- EXERCISE: Return the lines below exactly as they appear, please, starting with the first and ending with the one that contains "camera: 40 degrees left, 5 degrees up".

Scene comparison data

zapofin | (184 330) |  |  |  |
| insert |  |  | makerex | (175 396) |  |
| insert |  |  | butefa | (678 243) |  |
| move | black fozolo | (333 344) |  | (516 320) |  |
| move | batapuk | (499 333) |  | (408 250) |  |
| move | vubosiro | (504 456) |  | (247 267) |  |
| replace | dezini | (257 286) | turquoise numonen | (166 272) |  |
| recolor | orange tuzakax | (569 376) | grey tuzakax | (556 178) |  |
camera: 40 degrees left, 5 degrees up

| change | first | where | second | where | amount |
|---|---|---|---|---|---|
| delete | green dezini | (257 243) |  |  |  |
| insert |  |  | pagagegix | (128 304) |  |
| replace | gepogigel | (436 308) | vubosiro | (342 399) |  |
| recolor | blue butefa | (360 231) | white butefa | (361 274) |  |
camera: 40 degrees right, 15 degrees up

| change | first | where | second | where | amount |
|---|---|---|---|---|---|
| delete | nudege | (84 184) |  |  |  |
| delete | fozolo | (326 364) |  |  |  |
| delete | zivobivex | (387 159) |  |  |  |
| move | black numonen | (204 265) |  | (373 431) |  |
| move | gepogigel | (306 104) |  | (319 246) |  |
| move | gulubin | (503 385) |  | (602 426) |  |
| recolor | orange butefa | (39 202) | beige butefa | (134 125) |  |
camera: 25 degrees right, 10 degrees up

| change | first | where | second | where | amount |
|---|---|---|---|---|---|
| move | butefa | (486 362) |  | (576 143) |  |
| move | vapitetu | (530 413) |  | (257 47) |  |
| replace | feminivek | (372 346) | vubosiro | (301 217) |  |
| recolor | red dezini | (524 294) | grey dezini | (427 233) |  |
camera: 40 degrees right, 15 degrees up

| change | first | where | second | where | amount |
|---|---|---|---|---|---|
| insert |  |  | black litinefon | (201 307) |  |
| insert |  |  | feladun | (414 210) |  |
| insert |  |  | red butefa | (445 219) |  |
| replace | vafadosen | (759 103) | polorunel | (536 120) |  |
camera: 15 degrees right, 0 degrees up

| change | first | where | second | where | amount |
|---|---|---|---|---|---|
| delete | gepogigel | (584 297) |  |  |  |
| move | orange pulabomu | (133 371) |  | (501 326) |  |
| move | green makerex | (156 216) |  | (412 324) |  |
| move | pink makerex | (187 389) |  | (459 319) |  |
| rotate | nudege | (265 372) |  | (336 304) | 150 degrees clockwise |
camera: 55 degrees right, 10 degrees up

- RESPONSE AREA:
zapofin | (184 330) |  |  |  |
| insert |  |  | makerex | (175 396) |  |
| insert |  |  | butefa | (678 243) |  |
| move | black fozolo | (333 344) |  | (516 320) |  |
| move | batapuk | (499 333) |  | (408 250) |  |
| move | vubosiro | (504 456) |  | (247 267) |  |
| replace | dezini | (257 286) | turquoise numonen | (166 272) |  |
| recolor | orange tuzakax | (569 376) | grey tuzakax | (556 178) |  |
camera: 40 degrees left, 5 degrees up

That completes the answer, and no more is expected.